We have been told by scientists that a severe El Niño weather phenomenon will hit the country latter part of the year to the first half of next year.

To be sure, the Philippines is no stranger to extreme weather events. We’ve seen the worst of both the dry and wet seasons. We’ve picked ourselves up every time, being known for our resilience.

But that we’re used to things does not mean we should sit back and watch them happen to us.

El Niño has a toll: in lives, in damaged crops and infrastructure, in foregone opportunities and unrealized potential. Already, water service in some parts of Metro Manila is being interrupted because of low water levels at the Angat Dam. Blackouts in many parts of the country, especially in Mindanao, will occur more often and for longer periods.

Farmers will have to deal with less harvest, which would affect their income.

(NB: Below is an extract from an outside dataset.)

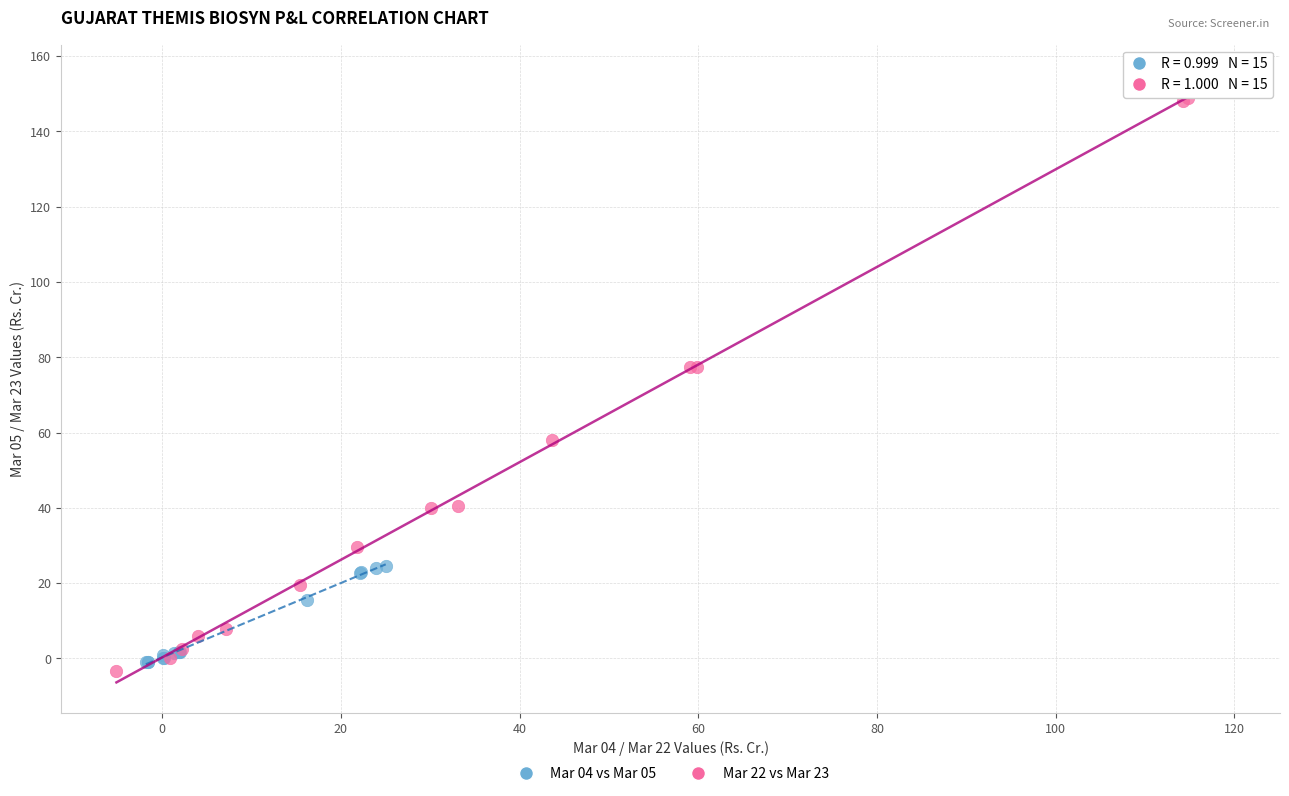

Which series contains the highest Y value?

Mar 22 vs Mar 23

We may not be able to do anything about its actual onset— some things are beyond our control. But we can anticipate its effects and minimize the damage it would cost.

Alas, the onset of the El Niño would coincide with the filing of the certificates of candidacy at the national level. In fact, at this time, our officials are already expending much—if not all—of their time and energy ensuring that voters know who they are and that they stand a chance at victory.

Worse, we have an administration with a sterling track record for reacting to problems only when these have reached crisis proportions and when public opinion has turned strongly against it.

The traffic and the train issues are just two examples. Have these not become sore points among the traveling public especially since President Aquino has had the gall to attempt positive spins to these problems? What economic growth? What greater purchasing power?

The supposedly straight path-treading administration only has a few months to show the people it can actually deal with a problem as vast and far-reaching as El Niño. This time around, it would be difficult to put a positive spin to its occurrence, just as it is impossible to control its coming and going.

There’s a looming crisis, and it won’t be looming for long. We need concrete action in mitigating El Niño’s effects—no lofty promises and tough talk will cut it anymore.